MATERIAL FOR THE TASK: Begin

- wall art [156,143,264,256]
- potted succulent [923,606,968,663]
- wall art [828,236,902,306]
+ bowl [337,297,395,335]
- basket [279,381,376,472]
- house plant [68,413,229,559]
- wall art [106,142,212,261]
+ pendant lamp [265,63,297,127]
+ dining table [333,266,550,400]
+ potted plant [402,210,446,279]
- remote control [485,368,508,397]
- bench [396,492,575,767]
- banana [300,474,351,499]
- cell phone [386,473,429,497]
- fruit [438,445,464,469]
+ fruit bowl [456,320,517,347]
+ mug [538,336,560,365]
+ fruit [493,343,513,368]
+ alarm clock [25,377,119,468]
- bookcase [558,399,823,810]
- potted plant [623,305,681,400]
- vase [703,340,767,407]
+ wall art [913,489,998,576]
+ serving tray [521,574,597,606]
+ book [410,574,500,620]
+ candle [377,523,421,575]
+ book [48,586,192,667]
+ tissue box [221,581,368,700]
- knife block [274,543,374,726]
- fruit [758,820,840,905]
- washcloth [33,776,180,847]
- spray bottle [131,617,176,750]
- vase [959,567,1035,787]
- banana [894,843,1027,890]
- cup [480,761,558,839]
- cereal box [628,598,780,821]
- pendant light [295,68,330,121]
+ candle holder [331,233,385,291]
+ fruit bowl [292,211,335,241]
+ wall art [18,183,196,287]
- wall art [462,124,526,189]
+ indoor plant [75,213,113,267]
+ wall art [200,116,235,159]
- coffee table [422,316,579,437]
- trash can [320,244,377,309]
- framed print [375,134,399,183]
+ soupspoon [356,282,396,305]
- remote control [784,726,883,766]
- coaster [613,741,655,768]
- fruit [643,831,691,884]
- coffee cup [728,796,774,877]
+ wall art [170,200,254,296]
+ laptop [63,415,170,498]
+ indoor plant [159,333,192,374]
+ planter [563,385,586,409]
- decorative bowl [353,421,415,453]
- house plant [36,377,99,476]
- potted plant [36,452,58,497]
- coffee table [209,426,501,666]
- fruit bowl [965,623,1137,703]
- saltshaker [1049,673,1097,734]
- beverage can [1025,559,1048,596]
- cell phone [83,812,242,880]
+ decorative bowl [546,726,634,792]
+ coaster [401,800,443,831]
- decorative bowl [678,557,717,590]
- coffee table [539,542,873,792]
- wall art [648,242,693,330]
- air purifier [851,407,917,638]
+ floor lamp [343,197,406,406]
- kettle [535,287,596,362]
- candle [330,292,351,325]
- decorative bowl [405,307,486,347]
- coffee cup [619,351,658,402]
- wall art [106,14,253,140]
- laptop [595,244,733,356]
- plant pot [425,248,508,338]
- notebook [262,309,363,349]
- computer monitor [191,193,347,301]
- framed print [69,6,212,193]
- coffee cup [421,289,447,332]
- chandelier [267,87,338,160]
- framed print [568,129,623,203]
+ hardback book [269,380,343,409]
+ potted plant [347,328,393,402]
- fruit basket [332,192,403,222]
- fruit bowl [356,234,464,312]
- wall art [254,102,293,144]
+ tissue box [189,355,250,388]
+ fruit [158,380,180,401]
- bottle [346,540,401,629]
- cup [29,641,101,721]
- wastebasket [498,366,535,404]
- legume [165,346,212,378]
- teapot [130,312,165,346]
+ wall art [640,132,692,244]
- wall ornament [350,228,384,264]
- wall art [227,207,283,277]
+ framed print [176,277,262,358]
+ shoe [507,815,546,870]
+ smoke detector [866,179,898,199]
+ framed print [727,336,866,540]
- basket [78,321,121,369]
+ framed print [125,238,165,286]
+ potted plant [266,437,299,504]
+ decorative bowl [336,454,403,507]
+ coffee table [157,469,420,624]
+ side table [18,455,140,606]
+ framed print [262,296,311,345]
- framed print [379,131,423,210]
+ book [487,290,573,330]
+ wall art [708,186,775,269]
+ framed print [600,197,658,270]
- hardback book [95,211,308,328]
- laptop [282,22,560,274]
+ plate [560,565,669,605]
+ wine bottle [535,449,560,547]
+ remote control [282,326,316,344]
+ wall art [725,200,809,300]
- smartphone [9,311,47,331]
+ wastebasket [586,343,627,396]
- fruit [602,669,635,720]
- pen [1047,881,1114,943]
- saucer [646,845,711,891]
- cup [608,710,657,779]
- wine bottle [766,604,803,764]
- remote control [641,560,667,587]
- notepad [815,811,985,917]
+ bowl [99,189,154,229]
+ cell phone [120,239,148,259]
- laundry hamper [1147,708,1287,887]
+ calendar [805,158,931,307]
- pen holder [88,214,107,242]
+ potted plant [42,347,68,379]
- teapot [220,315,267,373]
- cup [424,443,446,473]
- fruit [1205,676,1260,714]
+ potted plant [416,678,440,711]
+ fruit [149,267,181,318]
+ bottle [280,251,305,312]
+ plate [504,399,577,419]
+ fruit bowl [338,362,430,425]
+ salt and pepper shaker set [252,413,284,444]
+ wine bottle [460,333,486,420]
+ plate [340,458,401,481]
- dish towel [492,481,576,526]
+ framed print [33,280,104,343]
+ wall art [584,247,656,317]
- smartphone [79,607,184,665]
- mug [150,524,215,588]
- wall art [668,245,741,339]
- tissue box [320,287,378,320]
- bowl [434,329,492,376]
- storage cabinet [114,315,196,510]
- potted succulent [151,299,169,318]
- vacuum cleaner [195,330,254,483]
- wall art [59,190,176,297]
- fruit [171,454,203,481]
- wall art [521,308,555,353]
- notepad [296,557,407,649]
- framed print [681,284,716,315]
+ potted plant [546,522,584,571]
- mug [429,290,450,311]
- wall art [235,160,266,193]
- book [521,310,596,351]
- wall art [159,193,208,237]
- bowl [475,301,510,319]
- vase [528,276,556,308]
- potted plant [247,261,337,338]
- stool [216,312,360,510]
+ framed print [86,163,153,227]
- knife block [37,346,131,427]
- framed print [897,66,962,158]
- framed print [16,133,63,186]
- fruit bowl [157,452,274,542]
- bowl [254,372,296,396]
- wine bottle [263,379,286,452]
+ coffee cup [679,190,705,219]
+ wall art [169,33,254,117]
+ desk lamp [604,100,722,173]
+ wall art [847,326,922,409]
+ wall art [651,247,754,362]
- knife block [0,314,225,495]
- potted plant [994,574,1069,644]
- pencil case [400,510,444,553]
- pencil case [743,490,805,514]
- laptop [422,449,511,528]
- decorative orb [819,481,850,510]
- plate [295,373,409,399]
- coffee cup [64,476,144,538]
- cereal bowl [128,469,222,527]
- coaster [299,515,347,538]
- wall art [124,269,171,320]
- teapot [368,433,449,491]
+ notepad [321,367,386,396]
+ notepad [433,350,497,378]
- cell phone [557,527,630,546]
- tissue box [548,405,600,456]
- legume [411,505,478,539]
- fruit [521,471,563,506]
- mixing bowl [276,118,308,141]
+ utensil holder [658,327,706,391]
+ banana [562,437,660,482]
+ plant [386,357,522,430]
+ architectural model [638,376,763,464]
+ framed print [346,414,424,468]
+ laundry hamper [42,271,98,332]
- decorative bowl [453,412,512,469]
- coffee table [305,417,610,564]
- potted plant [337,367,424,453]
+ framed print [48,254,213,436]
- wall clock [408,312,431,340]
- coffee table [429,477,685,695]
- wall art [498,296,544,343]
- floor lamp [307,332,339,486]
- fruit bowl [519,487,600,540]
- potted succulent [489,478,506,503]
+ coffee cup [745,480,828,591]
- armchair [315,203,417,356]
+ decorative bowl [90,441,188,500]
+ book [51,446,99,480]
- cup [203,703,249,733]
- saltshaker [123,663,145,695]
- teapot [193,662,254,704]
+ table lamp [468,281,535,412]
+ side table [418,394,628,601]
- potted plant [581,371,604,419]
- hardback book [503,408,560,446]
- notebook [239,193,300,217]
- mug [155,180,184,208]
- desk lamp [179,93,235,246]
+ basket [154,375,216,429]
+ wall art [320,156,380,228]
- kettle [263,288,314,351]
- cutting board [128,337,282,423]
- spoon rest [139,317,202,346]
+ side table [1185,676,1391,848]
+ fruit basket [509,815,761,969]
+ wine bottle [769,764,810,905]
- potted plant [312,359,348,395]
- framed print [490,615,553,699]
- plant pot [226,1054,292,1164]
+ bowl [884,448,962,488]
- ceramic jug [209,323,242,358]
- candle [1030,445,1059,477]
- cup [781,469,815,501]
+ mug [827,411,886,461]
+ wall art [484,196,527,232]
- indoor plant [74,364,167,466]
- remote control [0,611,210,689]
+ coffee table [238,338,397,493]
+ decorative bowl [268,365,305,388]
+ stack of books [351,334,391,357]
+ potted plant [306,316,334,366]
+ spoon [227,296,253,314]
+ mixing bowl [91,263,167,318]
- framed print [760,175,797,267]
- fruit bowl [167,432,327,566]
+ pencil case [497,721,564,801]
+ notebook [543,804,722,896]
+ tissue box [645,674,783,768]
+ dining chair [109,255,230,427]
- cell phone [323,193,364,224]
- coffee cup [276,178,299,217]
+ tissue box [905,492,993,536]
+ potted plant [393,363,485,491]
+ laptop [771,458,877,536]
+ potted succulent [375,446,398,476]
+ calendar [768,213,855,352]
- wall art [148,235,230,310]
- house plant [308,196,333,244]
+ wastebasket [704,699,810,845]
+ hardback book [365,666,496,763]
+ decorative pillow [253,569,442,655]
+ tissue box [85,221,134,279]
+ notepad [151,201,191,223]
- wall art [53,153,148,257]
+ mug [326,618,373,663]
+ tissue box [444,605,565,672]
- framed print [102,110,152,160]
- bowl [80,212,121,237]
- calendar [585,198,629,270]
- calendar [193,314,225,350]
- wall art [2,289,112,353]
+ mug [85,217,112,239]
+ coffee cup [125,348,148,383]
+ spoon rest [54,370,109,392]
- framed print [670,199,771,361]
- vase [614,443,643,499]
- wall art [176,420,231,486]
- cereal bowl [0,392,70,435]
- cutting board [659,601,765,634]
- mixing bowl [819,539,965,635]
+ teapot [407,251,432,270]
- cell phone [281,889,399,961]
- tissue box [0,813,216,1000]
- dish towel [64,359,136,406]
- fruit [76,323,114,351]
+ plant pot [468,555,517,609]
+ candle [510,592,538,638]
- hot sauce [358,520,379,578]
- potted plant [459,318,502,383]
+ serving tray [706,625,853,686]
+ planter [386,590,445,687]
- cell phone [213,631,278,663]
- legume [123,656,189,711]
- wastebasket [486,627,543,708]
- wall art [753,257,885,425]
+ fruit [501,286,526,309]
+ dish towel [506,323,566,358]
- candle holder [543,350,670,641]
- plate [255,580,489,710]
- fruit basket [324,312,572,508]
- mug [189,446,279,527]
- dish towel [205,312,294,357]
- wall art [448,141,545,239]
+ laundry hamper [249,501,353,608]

MATERIAL FOR THE TASK: End

ABOUT THIS TASK
All that should be written out is the stretch of lines above between the one holding "- pencil case [400,510,444,553]" and the one holding "- fruit bowl [519,487,600,540]", inclusive, exactly as given.

ANSWER TO THIS EXERCISE
- pencil case [400,510,444,553]
- pencil case [743,490,805,514]
- laptop [422,449,511,528]
- decorative orb [819,481,850,510]
- plate [295,373,409,399]
- coffee cup [64,476,144,538]
- cereal bowl [128,469,222,527]
- coaster [299,515,347,538]
- wall art [124,269,171,320]
- teapot [368,433,449,491]
+ notepad [321,367,386,396]
+ notepad [433,350,497,378]
- cell phone [557,527,630,546]
- tissue box [548,405,600,456]
- legume [411,505,478,539]
- fruit [521,471,563,506]
- mixing bowl [276,118,308,141]
+ utensil holder [658,327,706,391]
+ banana [562,437,660,482]
+ plant [386,357,522,430]
+ architectural model [638,376,763,464]
+ framed print [346,414,424,468]
+ laundry hamper [42,271,98,332]
- decorative bowl [453,412,512,469]
- coffee table [305,417,610,564]
- potted plant [337,367,424,453]
+ framed print [48,254,213,436]
- wall clock [408,312,431,340]
- coffee table [429,477,685,695]
- wall art [498,296,544,343]
- floor lamp [307,332,339,486]
- fruit bowl [519,487,600,540]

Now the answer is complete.